The word “performance” is closely associated with the theater. But instead of the written dialogue and simulated settings found in the theater, Performance Art involves artistic actions that take place in real time in front of an audience. As a rule, some space separates the actors and the observers during the actions; this distinguishes performances from happenings, in which the audience becomes a part of the artistic processes. Thus, performance artists offered an alternative to the primacy of economics and to an archaic concept of expression, which, in their eyes, determined the enjoyment of art and degraded it to the status of a commodity. At the same time their alternatives were frequently combined with social issues.

As a conceptually independent form of art, Performance Art had its beginnings in the late 1960 and early 1970s in the United States. However, it is possible to discern a tendency toward performance in the great avant-garde movements of the early twentieth century. Futurists, Dadaists, and Surrealists discovered that actions were an effective means of representation, and the focal point became the creative process itself, rather than the work of art and the creative subject. In the 1950s and 1960s happenings, Fluxus, and Viennese Actionism also developed provocative actions, not only protesting against the concept of the museum art object and its value as a commodity on the art market, but also rejecting the concept altogether. John Cage, Yves Klein, and Piero Manzoni were some of the major artists credited with influencing the later development of Performance Art as a discipline. Direct predecessors included Joseph Beuys, known as the “shaman of the new age,” who enchanted the public in special ways; as well as Vito Acconci, Bruce Nauman, and practitioners of Body Art, who used their own bodies as material for their art.

In Europe Performance Art reached an apex in the mid-1970s. For example, 1977’s documenta 6, curated by Manfred Schneckenburger, devoted a great deal of space to Performance Art. Among the European centers was the Stichting de Appel, an old warehouse in Amsterdam. From 1975 onward, under the direction of Wies Small, it became a leading experimental platform for what was then still a young discipline.

Actions crossed the boundaries between genres; not only did they include elements of theater, but dance, movement, music, sound and noise, literature, photography, film, and video were also incorporated. The main medium was the performer’s body, not canvas and paint. Valie Export, for instance, created her provocative Tapp- und Tastkino (Touch and feel cinema) in 1968 by fastening a Styrofoam box with two openings over her naked breasts, and then encouraging passersby in Munich’s Stachus Square to put their hands into this “movie theater.” In 1971 Chris Burden had a friend shoot a bullet into his arm in his performance, Shoot, held at a gallery in Santa Ana, California. Marina Abramovic has also frequently used her body as the starting point for relentless, artistic self-questioning. In her infamous work, Rhythm 0, performed at a gallery in Naplesin 1974, she submissively exposed herself for several hours to the public, along with instruments such as scissors, knives, and pistols. This resulted in numerous attacks, and finally an injury to the artist. In his 1978 performance at the spa hall in Abano Terme, Scylla and Charybdis, Timm Ulrichs rolled with outstretched arms between two live electric wires in the hall—a tightrope act between life and death.

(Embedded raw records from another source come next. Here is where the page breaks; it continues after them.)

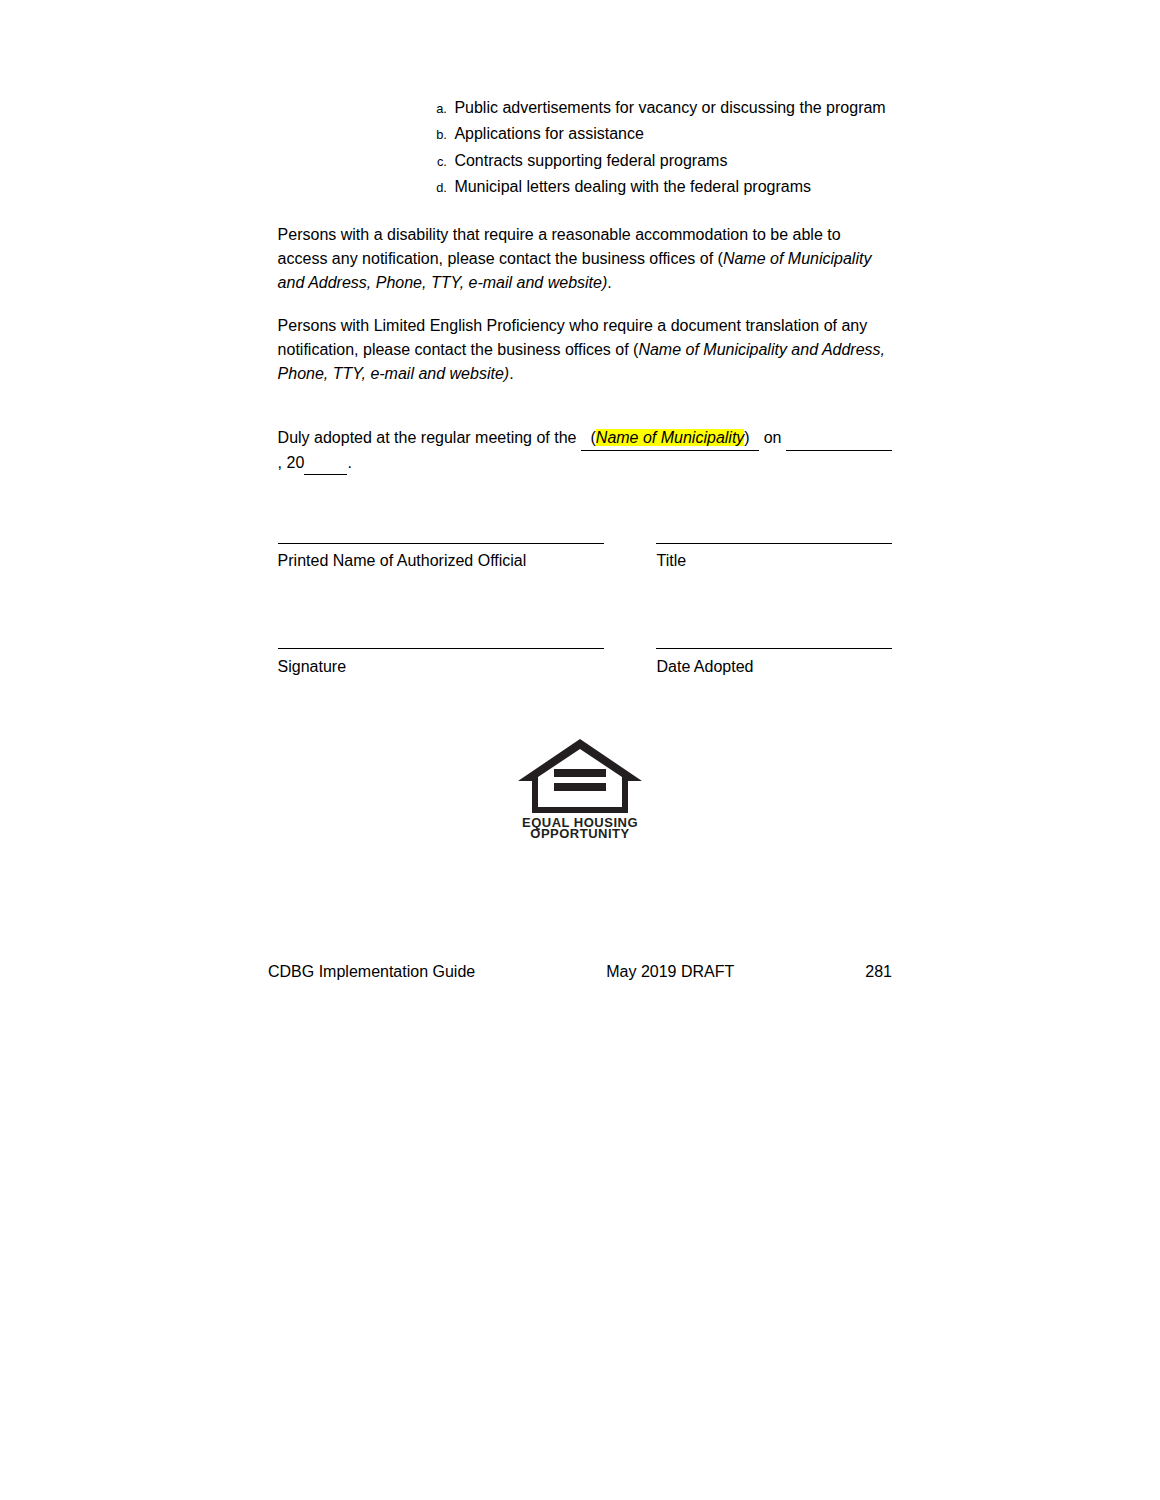Public advertisements for vacancy or discussing the program
Applications for assistance
Contracts supporting federal programs
Municipal letters dealing with the federal programs
Persons with a disability that require a reasonable accommodation to be able to access any notification, please contact the business offices of (Name of Municipality and Address, Phone, TTY, e-mail and website).
Persons with Limited English Proficiency who require a document translation of any notification, please contact the business offices of (Name of Municipality and Address, Phone, TTY, e-mail and website).
Duly adopted at the regular meeting of the (Name of Municipality) on , 20 .
Printed Name of Authorized Official
Title
Signature
Date Adopted
EQUAL HOUSING OPPORTUNITY
CDBG Implementation Guide
May 2019 DRAFT
281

Never before has art addressed the public so directly. Never before has art and life been so closely associated; Performance Art moved beyond traditional art sites into the most private of spaces.

As an ephemeral, intangible form of art, Performance Art presented a great challenge to gallerists and museums, since documentary photographs and films, or word-of-mouth, could at best give only a mere impression of the sensations experienced at this kind of artistic event. Reenactments are therefore an alternative way of bringing historical performances back to life. For the project Seven Easy Pieces at the Solomon R. Guggenheim Museum in 2005, for instance, Marina Abramovic chose seven groundbreaking performances by artists from the 1960s and 1970s and reenacted each of them in front of an audience over periods of several hours. Due to the problems involved in documenting them, as well as their economic impracticability, Performance Art was less popular on the art market than classic painting. Today, however, museums all over the world are touting the performative arts, as their spontaneity and power create enthusiasm in viewers—whose minds are, in the end, the perfect storage medium.